The Dance of Insight is a framework for having conversations that help people think better, without telling them what to do. The Dance of Insight is central to being a Quiet Leader. It’s about getting permission before getting personal, then making sure you’re both on the same page before asking a question, then asking questions that create new maps in people’s minds.

As you quietly facilitate this dance, you’ll see people’s faces changing as they move from the awareness of a dilemma, to reflecting, to having an illumination, and then being ready to take action. Having these dance steps in your repertoire as a leader will make a tremendous difference to the quality of your people’s thinking, and therefore their performance.


#5 Create New Thinking

What we think, we become. GAUTAMA BUDDHA (563 BC TO 483 BC)

CREATE stands for 1) Current Reality 2) Explore Alternatives 3) Tap their Energy.

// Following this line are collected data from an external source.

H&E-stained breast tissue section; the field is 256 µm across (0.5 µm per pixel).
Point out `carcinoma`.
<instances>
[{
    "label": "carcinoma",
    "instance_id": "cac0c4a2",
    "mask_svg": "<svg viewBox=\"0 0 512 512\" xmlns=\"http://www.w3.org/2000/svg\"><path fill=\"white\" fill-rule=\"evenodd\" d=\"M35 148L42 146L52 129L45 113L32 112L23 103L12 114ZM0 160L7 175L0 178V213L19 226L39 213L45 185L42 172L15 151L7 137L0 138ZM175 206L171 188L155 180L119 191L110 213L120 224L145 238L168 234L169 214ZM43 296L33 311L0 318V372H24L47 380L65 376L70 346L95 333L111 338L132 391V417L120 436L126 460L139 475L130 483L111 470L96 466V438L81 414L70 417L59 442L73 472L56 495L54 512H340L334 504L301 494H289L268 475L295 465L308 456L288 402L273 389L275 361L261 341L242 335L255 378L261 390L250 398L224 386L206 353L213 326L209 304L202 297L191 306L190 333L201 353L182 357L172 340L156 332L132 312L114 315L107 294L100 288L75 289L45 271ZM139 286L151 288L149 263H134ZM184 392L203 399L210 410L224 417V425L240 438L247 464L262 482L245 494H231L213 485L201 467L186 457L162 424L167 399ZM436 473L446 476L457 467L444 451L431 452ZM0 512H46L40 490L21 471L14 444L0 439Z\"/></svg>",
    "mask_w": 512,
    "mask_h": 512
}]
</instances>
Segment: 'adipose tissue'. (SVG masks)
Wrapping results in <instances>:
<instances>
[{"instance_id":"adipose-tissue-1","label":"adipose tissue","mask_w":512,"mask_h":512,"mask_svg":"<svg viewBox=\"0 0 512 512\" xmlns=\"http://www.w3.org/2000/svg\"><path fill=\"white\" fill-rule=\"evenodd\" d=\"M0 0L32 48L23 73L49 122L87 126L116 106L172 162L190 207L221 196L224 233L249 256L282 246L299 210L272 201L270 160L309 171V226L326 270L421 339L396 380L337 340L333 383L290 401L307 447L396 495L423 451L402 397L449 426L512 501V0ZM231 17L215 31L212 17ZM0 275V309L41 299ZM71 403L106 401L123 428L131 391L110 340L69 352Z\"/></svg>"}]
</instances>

The first element of the CREATE model is to explore the Current Reality for someone, the reality of their thinking itself. At this point, people become aware of their dilemma, they reflect, and then, if you ask the right questions, have an insight of some kind.

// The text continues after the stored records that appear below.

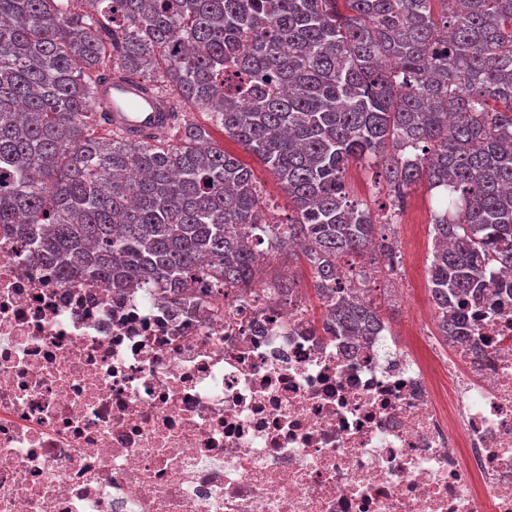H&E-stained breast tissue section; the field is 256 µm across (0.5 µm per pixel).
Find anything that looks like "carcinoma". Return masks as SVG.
Segmentation results:
<instances>
[{
  "label": "carcinoma",
  "mask_w": 512,
  "mask_h": 512,
  "mask_svg": "<svg viewBox=\"0 0 512 512\" xmlns=\"http://www.w3.org/2000/svg\"><path fill=\"white\" fill-rule=\"evenodd\" d=\"M0 0V228L58 277L164 285L199 302L309 266L326 323L385 326L357 295L395 257L398 203L439 192L429 292L445 342L512 272V0ZM120 71L211 114L288 194L185 122L175 143L94 133L95 83ZM391 205L349 199L351 161ZM274 287L295 296L297 280Z\"/></svg>",
  "instance_id": "cac0c4a2"
}]
</instances>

We then move to the second element, Explore Alternatives. By this point people have had an insight and want to do something with the insight, but are not yet sure what. So we throw around different ideas. We might make gentle suggestions or give clues to other perspectives or approaches here. This stage helps ensure people don’t take the easiest path when they have an insight, but rather that they find the best option for moving an insight into action.

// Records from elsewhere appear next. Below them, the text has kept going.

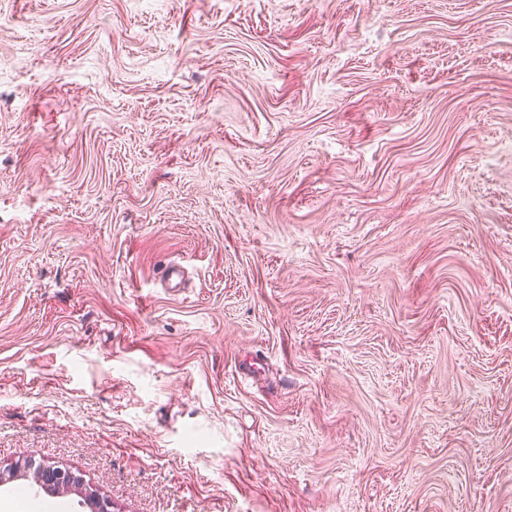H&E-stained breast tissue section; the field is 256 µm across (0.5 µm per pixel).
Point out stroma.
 Listing matches in <instances>:
<instances>
[{"mask_svg":"<svg viewBox=\"0 0 512 512\" xmlns=\"http://www.w3.org/2000/svg\"><path fill=\"white\" fill-rule=\"evenodd\" d=\"M25 461L112 512H512V0H0ZM36 484L46 490L58 492L66 489L77 492L86 501L92 512H111L112 506L107 499L101 497L97 492L84 487L81 479L70 471L56 466H42L32 472Z\"/></svg>","mask_w":512,"mask_h":512,"instance_id":"1","label":"stroma"}]
</instances>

The third element of the CREATE model is Tap their Energy. People are now in the motivation state of the Four Faces of Insight: They are energized about doing something, but we know this energy won’t last. So we help people take tangible actions to move their insights from delicate new connections to something more likely to become a part of their thinking. Or in plain English, we’re helping people turn their insights into habits.


#6 Follow Up

Cells that fire together, wire together. CARLA SCHATZ (1992)

The final big idea in this book is the FEELING model. FEELING stands for Facts, Emotions, Encouragement, Learning, Implications, and New Goals. The FEELING model is best used when following up your team commitments.

  1. The first thing to do is simply to get the facts. Try to remain emotionally neutral in this phase and just get the information about what was done compared to what had been planned.
  2. Once you’ve got the facts about how far someone went with an action, the next step is to see how they feel about what they achieved.
  3. Given that people are being stretched here, it’s important to encourage them generously, to help make the experience a positive one.
  4. We want to help identify any new wiring people are developing and new habits in the early stages of formation. And not just identify new wiring, but name it, understand it, hold it in our hands, see it from many angles. We want to give it lots of attention.
  5. Once you have the facts, checked in on emotions, encouraged them, and identified what the big learning was, next you want to explore the implications of what someone has learned.

The final part to the FEELING model is to identify the next goal to focus on. Help them recognize and therefore further embed the habits they are developing. By doing this in a positive and supportive way, we give people the encouragement they need to turn their delicate new circuits into full-blown hard wiring. It’s not a difficult process, it takes just a few minutes—but it can make a world of difference.